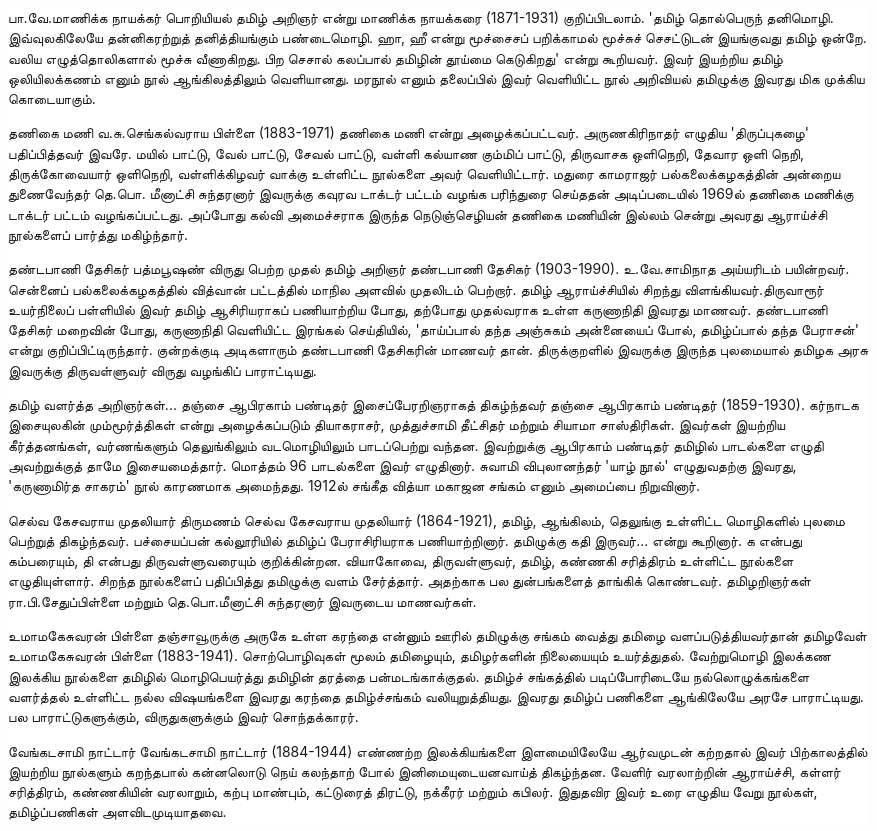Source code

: பா.வே.மாணிக்க நாயக்கர்
பொறியியல் தமிழ் அறிஞர் என்று மாணிக்க நாயக்கரை (1871-1931) குறிப்பிடலாம். 'தமிழ் தொல்பெருந் தனிமொழி. இவ்வுலகிலேயே தன்னிகரற்றுத் தனித்தியங்கும் பண்டைமொழி. ஹா, ஹீ என்று மூச்சைசப் பறிக்காமல் மூச்சுச் செசட்டுடன் இயங்குவது தமிழ் ஒன்றே. வலிய எழுத்தொலிகளால் மூச்சு வீணாகிறது. பிற செசால் கலப்பால் தமிழின் தூய்மை கெடுகிறது' என்று கூறியவர். இவர் இயற்றிய தமிழ் ஒலியிலக்கணம் எனும் நூல் ஆங்கிலத்திலும் வெளியானது. மரநூல் எனும் தலைப்பில் இவர் வெளியிட்ட நூல் அறிவியல் தமிழுக்கு இவரது மிக முக்கிய கொடையாகும்.

தணிகை மணி
வ.சு.செங்கல்வராய பிள்ளை (1883-1971) தணிகை மணி என்று அழைக்கப்பட்டவர். அருணகிரிநாதர் எழுதிய 'திருப்புகழை' பதிப்பித்தவர் இவரே. மயில் பாட்டு, வேல் பாட்டு, சேவல் பாட்டு, வள்ளி கல்யாண கும்மிப் பாட்டு, திருவாசக ஒளிநெறி, தேவார ஒளி நெறி, திருக்கோவையார் ஒளிநெறி, வள்ளிக்கிழவர் வாக்கு உள்ளிட்ட நூல்களை அவர் வெளியிட்டார். மதுரை காமராஜர் பல்கலைக்கழகத்தின் அன்றைய துணைவேந்தர் தெ.பொ. மீனாட்சி சுந்தரனார் இவருக்கு கவுரவ டாக்டர் பட்டம் வழங்க பரிந்துரை செய்ததன் அடிப்படையில் 1969ல் தணிகை மணிக்கு டாக்டர் பட்டம் வழங்கப்பட்டது. அப்போது கல்வி அமைச்சராக இருந்த நெடுஞ்செழியன் தணிகை மணியின் இல்லம் சென்று அவரது ஆராய்ச்சி நூல்களைப் பார்த்து மகிழ்ந்தார்.

தண்டபாணி தேசிகர்
பத்மபூஷண் விருது பெற்ற முதல் தமிழ் அறிஞர் தண்டபாணி தேசிகர் (1903-1990). உ.வே.சாமிநாத அய்யரிடம் பயின்றவர். சென்னைப் பல்கலைக்கழகத்தில் வித்வான் பட்டத்தில் மாநில அளவில் முதலிடம் பெற்றார். தமிழ் ஆராய்ச்சியில் சிறந்து விளங்கியவர்.திருவாரூர் உயர்நிலைப் பள்ளியில் இவர் தமிழ் ஆசிரியராகப் பணியாற்றிய போது, தற்போது முதல்வராக உள்ள கருணாநிதி இவரது மாணவர். தண்டபாணி தேசிகர் மறைவின் போது, கருணாநிதி வெளியிட்ட இரங்கல் செய்தியில், 'தாய்ப்பால் தந்த அஞ்சுகம் அன்னையைப் போல், தமிழ்ப்பால் தந்த பேராசன்' என்று குறிப்பிட்டிருந்தார். குன்றக்குடி அடிகளாரும் தண்டபாணி தேசிகரின் மாணவர் தான். திருக்குறளில் இவருக்கு இருந்த புலமையால் தமிழக அரசு இவருக்கு திருவள்ளுவர் விருது வழங்கிப் பாராட்டியது.

தமிழ் வளர்த்த அறிஞர்கள்... தஞ்சை ஆபிரகாம் பண்டிதர்
இசைப்பேரறிஞராகத் திகழ்ந்தவர் தஞ்சை ஆபிரகாம் பண்டிதர் (1859-1930). கர்நாடக இசையுலகின் மும்மூர்த்திகள் என்று அழைக்கப்படும் தியாகராசர், முத்துச்சாமி தீட்சிதர் மற்றும் சியாமா சாஸ்திரிகள். இவர்கள் இயற்றிய கீர்த்தனங்கள், வர்ணங்களும் தெலுங்கிலும் வடமொழியிலும் பாடப்பெற்று வந்தன. இவற்றுக்கு ஆபிரகாம் பண்டிதர் தமிழில் பாடல்களை எழுதி அவற்றுக்குத் தாமே இசையமைத்தார். மொத்தம் 96 பாடல்களை இவர் எழுதினார். சுவாமி விபுலானந்தர் 'யாழ் நூல்' எழுதுவதற்கு இவரது, 'கருணாமிர்த சாகரம்' நூல் காரணமாக அமைந்தது. 1912ல் சங்கீத வித்யா மகாஜன சங்கம் எனும் அமைப்பை நிறுவினார்.

செல்வ கேசவராய முதலியார்
திருமணம் செல்வ கேசவராய முதலியார் (1864-1921), தமிழ், ஆங்கிலம், தெலுங்கு உள்ளிட்ட மொழிகளில் புலமை பெற்றுத் திகழ்ந்தவர். பச்சையப்பன் கல்லூரியில் தமிழ்ப் பேராசிரியராக பணியாற்றினார். தமிழுக்கு கதி இருவர்... என்று கூறினார். க என்பது கம்பரையும், தி என்பது திருவள்ளுவரையும் குறிக்கின்றன. வியாகோவை, திருவள்ளுவர், தமிழ், கண்ணகி சரித்திரம் உள்ளிட்ட நூல்களை எழுதியுள்ளார். சிறந்த நூல்களைப் பதிப்பித்து தமிழுக்கு வளம் சேர்த்தார். அதற்காக பல துன்பங்களைத் தாங்கிக் கொண்டவர். தமிழறிஞர்கள் ரா.பி.சேதுப்பிள்ளை மற்றும் தெ.பொ.மீனாட்சி சுந்தரனார் இவருடைய மாணவர்கள்.

உமாமகேசுவரன் பிள்ளை
தஞ்சாவூருக்கு அருகே உள்ள கரந்தை என்னும் ஊரில் தமிழுக்கு சங்கம் வைத்து தமிழை வளப்படுத்தியவர்தான் தமிழவேள் உமாமகேசுவரன் பிள்ளை (1883-1941). சொற்பொழிவுகள் மூலம் தமிழையும், தமிழர்களின் நிலையையும் உயர்த்துதல். வேற்றுமொழி இலக்கண இலக்கிய நூல்களை தமிழில் மொழிபெயர்த்து தமிழின் தரத்தை பன்மடங்காக்குதல். தமிழ்ச் சங்கத்தில் படிப்போரிடையே நல்லொழுக்கங்களை வளர்த்தல் உள்ளிட்ட நல்ல விஷயங்களை இவரது கரந்தை தமிழ்ச்சங்கம் வலியுறுத்தியது. இவரது தமிழ்ப் பணிகளை ஆங்கிலேயே அரசே பாராட்டியது. பல பாராட்டுகளுக்கும், விருதுகளுக்கும் இவர் சொந்தக்காரர்.

வேங்கடசாமி நாட்டார்
வேங்கடசாமி நாட்டார் (1884-1944) எண்ணற்ற இலக்கியங்களை இளமையிலேயே ஆர்வமுடன் கற்றதால் இவர் பிற்காலத்தில் இயற்றிய நூல்களும் கறந்தபால் கன்னலொடு நெய் கலந்தாற் போல் இனிமையுடையனவாய்த் திகழ்ந்தன. வேளிர் வரலாற்றின் ஆராய்ச்சி, கள்ளர் சரித்திரம், கண்ணகியின் வரலாறும், கற்பு மாண்பும், கட்டுரைத் திரட்டு, நக்கீரர் மற்றும் கபிலர். இதுதவிர இவர் உரை எழுதிய வேறு நூல்கள், தமிழ்ப்பணிகள் அளவிடமுடியாதவை.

WHAT TO WORK ON: Count the lines above that contain the string "கழகத", treating case as significant, and reply with the number alone.

FINISHED TASK: 2